Output each record below exactly, leaving any picture out of the copy.

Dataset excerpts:
BEGIN
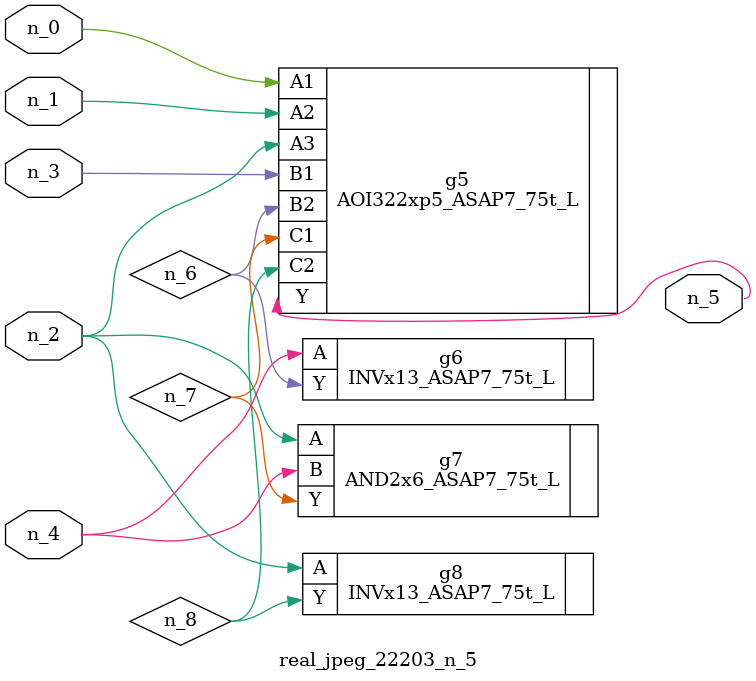
<source format=v>
module real_jpeg_22203_n_5 (n_4, n_0, n_1, n_2, n_3, n_5);

input n_4;
input n_0;
input n_1;
input n_2;
input n_3;

output n_5;

wire n_8;
wire n_6;
wire n_7;

AOI322xp5_ASAP7_75t_L g5 ( 
.A1(n_0),
.A2(n_1),
.A3(n_2),
.B1(n_3),
.B2(n_6),
.C1(n_7),
.C2(n_8),
.Y(n_5)
);

AND2x6_ASAP7_75t_L g7 ( 
.A(n_2),
.B(n_4),
.Y(n_7)
);

INVx13_ASAP7_75t_L g8 ( 
.A(n_2),
.Y(n_8)
);

INVx13_ASAP7_75t_L g6 ( 
.A(n_4),
.Y(n_6)
);


endmodule
</source>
END
▶ [Task response]
<source format=v>
module real_jpeg_22203_n_5 (n_4, n_0, n_1, n_2, n_3, n_5);

input n_4;
input n_0;
input n_1;
input n_2;
input n_3;

output n_5;

wire n_8;
wire n_6;
wire n_7;

AOI322xp5_ASAP7_75t_L g5 ( 
.A1(n_0),
.A2(n_1),
.A3(n_2),
.B1(n_3),
.B2(n_6),
.C1(n_7),
.C2(n_8),
.Y(n_5)
);

AND2x6_ASAP7_75t_L g7 ( 
.A(n_2),
.B(n_4),
.Y(n_7)
);

INVx13_ASAP7_75t_L g8 ( 
.A(n_2),
.Y(n_8)
);

INVx13_ASAP7_75t_L g6 ( 
.A(n_4),
.Y(n_6)
);


endmodule
</source>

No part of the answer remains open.